[Start of Attachment]

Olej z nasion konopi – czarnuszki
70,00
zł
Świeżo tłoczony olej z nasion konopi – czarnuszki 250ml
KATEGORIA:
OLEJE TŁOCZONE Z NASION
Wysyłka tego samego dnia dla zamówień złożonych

[End of Attachment]
[Start of Attachment]

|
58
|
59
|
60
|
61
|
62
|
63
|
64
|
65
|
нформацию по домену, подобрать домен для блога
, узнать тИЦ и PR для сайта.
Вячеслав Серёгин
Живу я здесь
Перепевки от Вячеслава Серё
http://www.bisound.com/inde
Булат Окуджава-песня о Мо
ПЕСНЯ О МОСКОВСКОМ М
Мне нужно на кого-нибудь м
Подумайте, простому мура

[End of Attachment]

▶ _Work to complete_
Would you please write out, exactly and with no other lines, the stretch of the listing above from the line containing "ПЕСНЯ О МОСКОВСКОМ М" through the line containing "Подумайте, простому мура"?

▶ _Written answer_
ПЕСНЯ О МОСКОВСКОМ М
Мне нужно на кого-нибудь м
Подумайте, простому мура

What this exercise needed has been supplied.